Colorado Rivers Rise With Warmer Temperatures Melting Record Snowpack, Flooding Concerns Statewide

Flood Watch: Colorado Rivers Rise With Warm Weather

Flood advisories were issued by the National Weather Service last night and this morning for areas in northwest Colorado for areas around Jackson and County and Rand as well as Grand Junction and areas surrounding the Colorado River and is in effect until 9:30 p.m. Wednesday.

It appears to be just the beginning of what many are concerned will be a season of severe flooding due to record snow pack in the Colorado mountains and with the arrival of warm Spring-Summer weather this week, finally.

CBSDenver reports that the snowpack is more than three times the average in the South Platte River Basin, which the Poudre and Big Thompson Rivers are part of and run through Larimer County.

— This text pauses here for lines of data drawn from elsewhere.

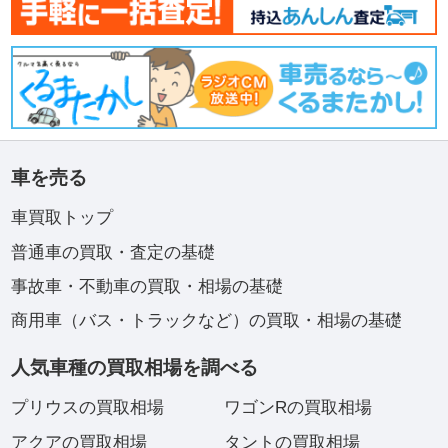
車を売る
車買取トップ
普通車の買取・査定の基礎
事故車・不動車の買取・相場の基礎
商用車（バス・トラックなど）の買取・相場の基礎
人気車種の買取相場を調べる
プリウスの買取相場
ワゴンRの買取相場
アクアの買取相場
タントの買取相場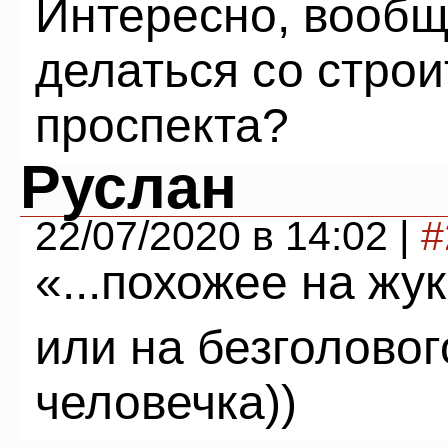
Интересно, вообще
делаться со стро
проспекта?
Руслан
22/07/2020 в 14:02 |
#
«...похожее на жу
или на безголово
человечка))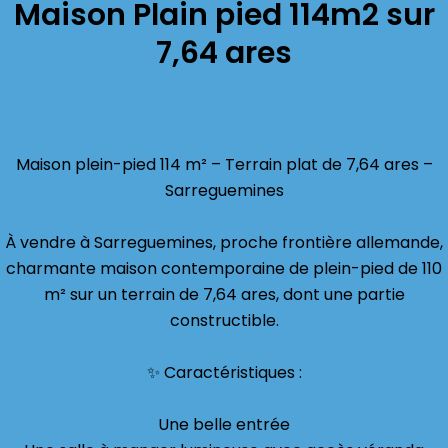
Maison Plain pied 114m2 sur
7,64 ares
Maison plein-pied 114 m² – Terrain plat de 7,64 ares –
Sarreguemines
À vendre à Sarreguemines, proche frontière allemande,
charmante maison contemporaine de plein-pied de 110
m² sur un terrain de 7,64 ares, dont une partie
constructible.
✨ Caractéristiques :
Une belle entrée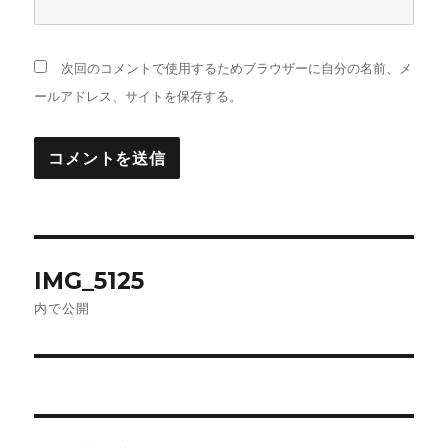
次回のコメントで使用するためブラウザーに自分の名前、メ
ールアドレス、サイトを保存する。
投
IMG_5125
稿
内で公開
ナ
ビ
ゲ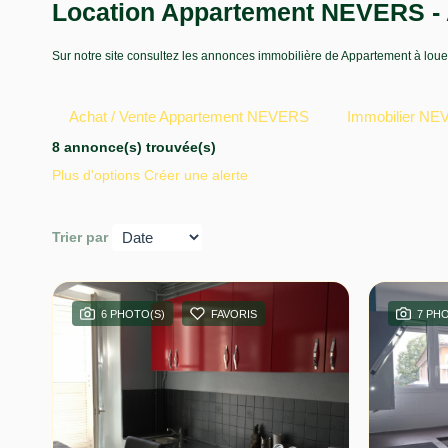
Location Appartement NEVERS -
Sur notre site consultez les annonces immobilière de Appartement à
Achat / Vente Appartement NEVERS
Immobilier N
8 annonce(s) trouvée(s)
Plus d'options
Créer une alerte
Trier par
6 PHOTO(S)
FAVORIS
7 PH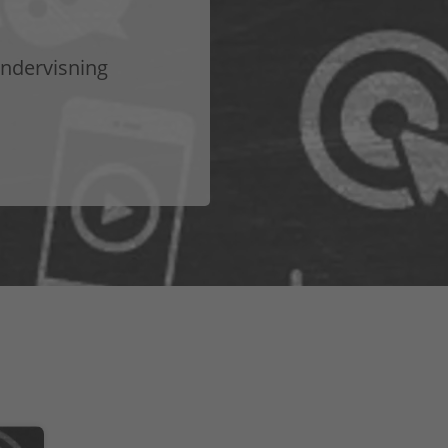
 undervisning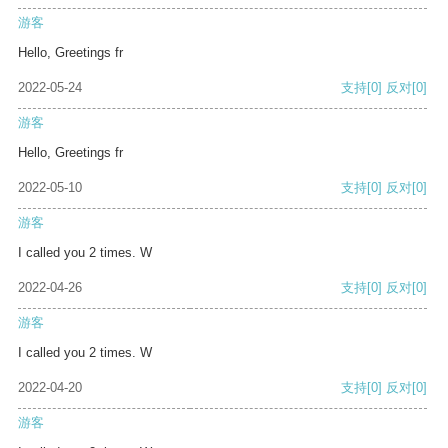
游客
Hello, Greetings fr
2022-05-24
支持
[0]
反对
[0]
游客
Hello, Greetings fr
2022-05-10
支持
[0]
反对
[0]
游客
I called you 2 times. W
2022-04-26
支持
[0]
反对
[0]
游客
I called you 2 times. W
2022-04-20
支持
[0]
反对
[0]
游客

In a statement made to CBSDenver, Erik Nilsson, Larimer County Emergency Manager says about the potential for flooding:

These snowpacks are off the chart. My gut tells me that we’re going into somewhat uncharted waters; that we’re just going to have to play it by ear. This isn’t a flash flood. To a great extent we’ll see this coming. We’ll see the river rising slowly.

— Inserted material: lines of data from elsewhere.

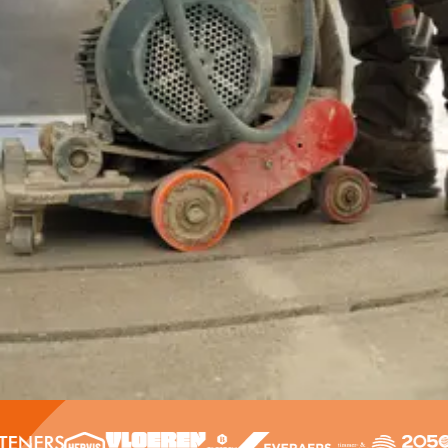
Offerte aanvragen
Contact opnemen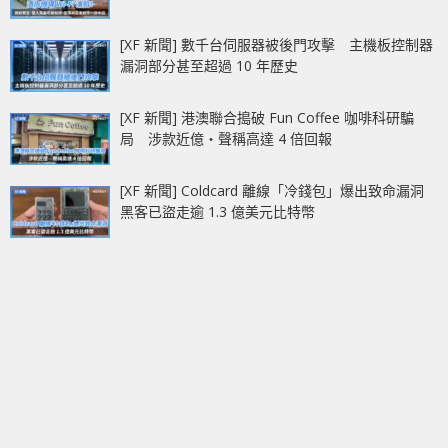
[XF 新聞] 數千台伺服器被後門攻擊 主機板控制器
漏洞部分甚至超過 10 年歷史
[XF 新聞] 港澳聯合搗破 Fun Coffee 咖啡科研騙
局 涉款近億‧聲稱高達 4 倍回報
[XF 新聞] Coldcard 離線「冷錢包」爆出致命漏洞
黑客已盜走逾 1.3 億美元比特幣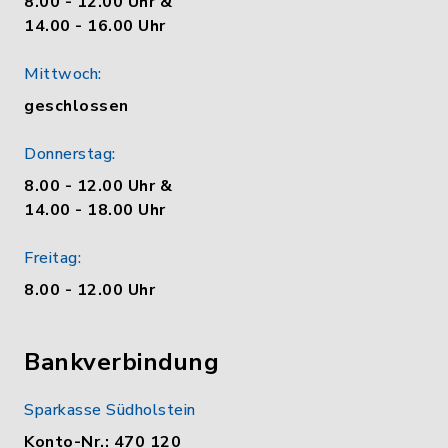
8.00 - 12.00 Uhr &
14.00 - 16.00 Uhr
Mittwoch:
geschlossen
Donnerstag:
8.00 - 12.00 Uhr &
14.00 - 18.00 Uhr
Freitag:
8.00 - 12.00 Uhr
Bankverbindung
Sparkasse Südholstein
Konto-Nr.: 470 120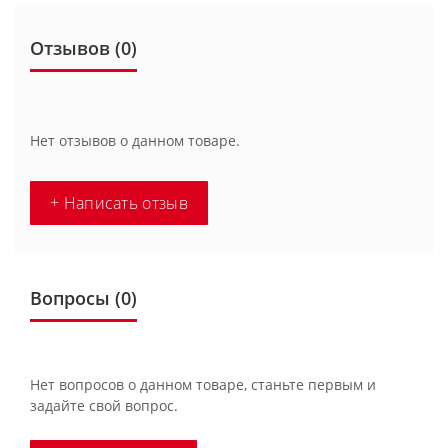
Отзывов (0)
Нет отзывов о данном товаре.
+ Написать отзыв
Вопросы
(0)
Нет вопросов о данном товаре, станьте первым и
задайте свой вопрос.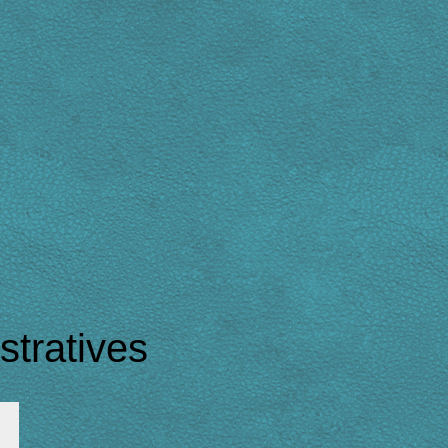
tratives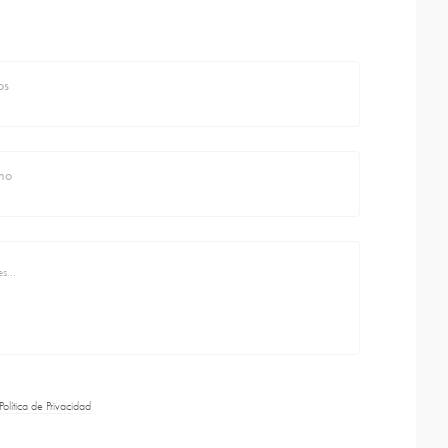
os
no
Política de Privacidad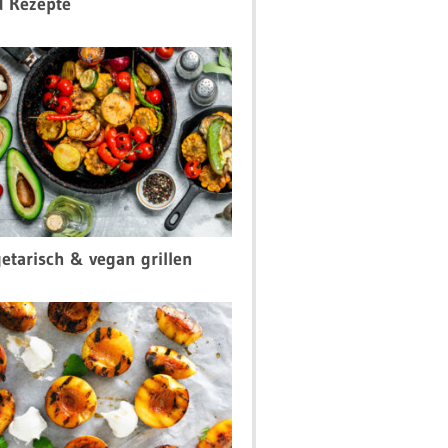
d Rezepte
etarisch & vegan grillen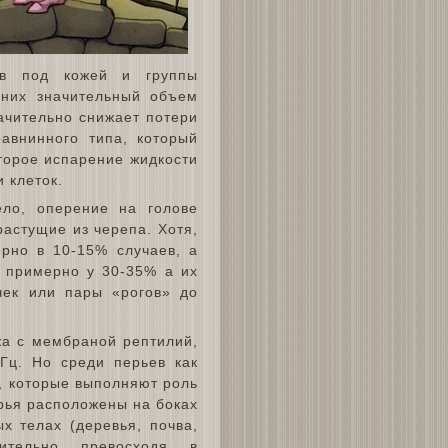
ов под кожей и группы
 них значительный объем
ачительно снижает потери
авнинного типа, который
оторое испарение жидкости
 клеток.
ло, оперение на голове
астущие из черепа. Хотя,
ерно в 10-15% случаев, а
– примерно у 30-35% а их
чек или пары «рогов» до
жа с мембраной рептилий,
0Гц. Но среди перьев как
я, которые выполняют роль
ерья расположены на боках
х телах (деревья, почва,
ительно превосходя в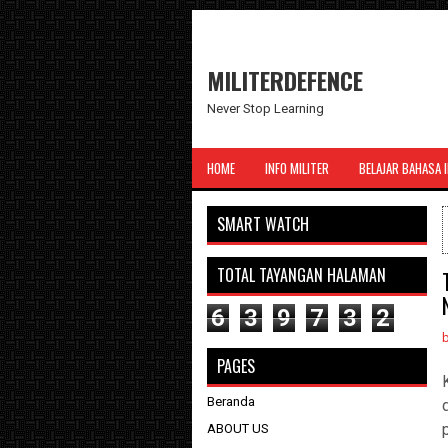
MILITERDEFENCE
Never Stop Learning
HOME
INFO MILITER
BELAJAR BAHASA 
SMART WATCH
TOTAL TAYANGAN HALAMAN
6
3
9
7
3
2
PAGES
Beranda
ABOUT US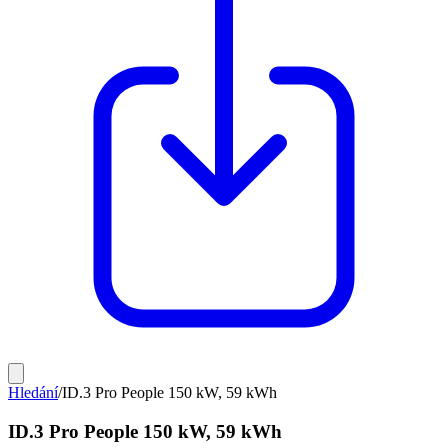
Hledání
/
ID.3 Pro People 150 kW, 59 kWh
ID.3 Pro People 150 kW, 59 kWh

Estes Park is bracing for flood as well, according to a 7News report that snowpack is more than double the average for the high country, higher water flows are expected by the end of the week and over the weekend.

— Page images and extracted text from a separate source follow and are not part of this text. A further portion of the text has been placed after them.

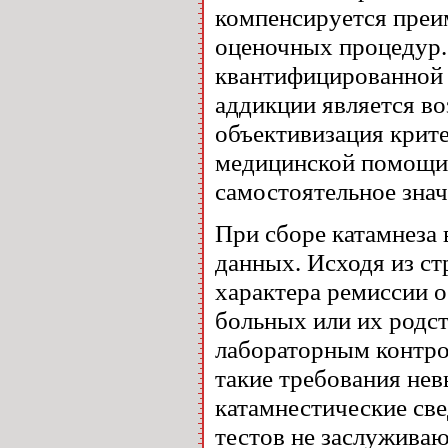
компенсируется преи
оценочных процедур.
квантифицированной 
аддикции является во
объективизация крит
медицинской помощи.
самостоятельное знач
При сборе катамнеза
данных. Исходя из ст
характера ремиссии 
больных или их родс
лабораторным контрол
такие требования нев
катамнестические св
тестов не заслужива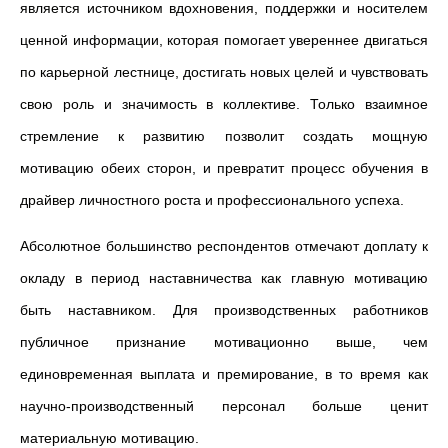
является источником вдохновения, поддержки и носителем
ценной информации, которая помогает увереннее двигаться
по карьерной лестнице, достигать новых целей и чувствовать
свою роль и значимость в коллективе. Только взаимное
стремление к развитию позволит создать мощную
мотивацию обеих сторон, и превратит процесс обучения в
драйвер личностного роста и профессионального успеха.
Абсолютное большинство респондентов отмечают доплату к
окладу в период наставничества как главную мотивацию
быть наставником. Для производственных работников
публичное признание мотивационно выше, чем
единовременная выплата и премирование, в то время как
научно-производственный персонал больше ценит
материальную мотивацию.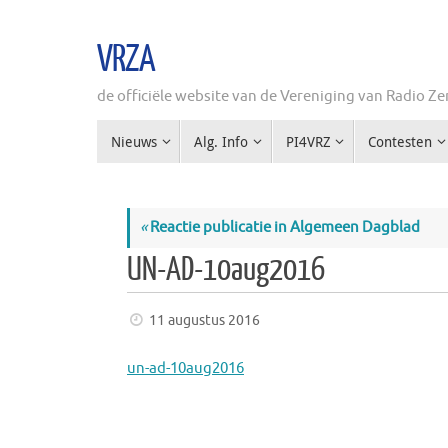
Ga
naar
VRZA
de
inhoud
de officiële website van de Vereniging van Radio 
Ga
Nieuws
Alg. Info
PI4VRZ
Contesten
naar
de
inhoud
«
Reactie publicatie in Algemeen Dagblad
UN-AD-10aug2016
11 augustus 2016
un-ad-10aug2016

Colorado Springs Gazette reports that in Steamboat Springs, areas around the Yampa River were already experiencing unusually high water. Jay Wetzler, owner of Steamboat Hotel, which had water levels near its door, made this statement to the Steamboat Pilot:

The scary thing is we're not even close to peak runoff. We're at least two weeks away.

The Denver Post reports that several rivers and creeks could flood come end of week, including Colorado, Yampa, Gunnison, Crystal, Elk, Little Snake and Illinois rivers, as well as Fortification, Troublesome, Muddy and Willow creeks.

The Colorado River was at 348 percent of its seasonal flow on Tuesday near Kremmling and the U.S. Geological Survey measured the river depth at 14 feet -- flood stage is at 15 feet, the Denver Post reports.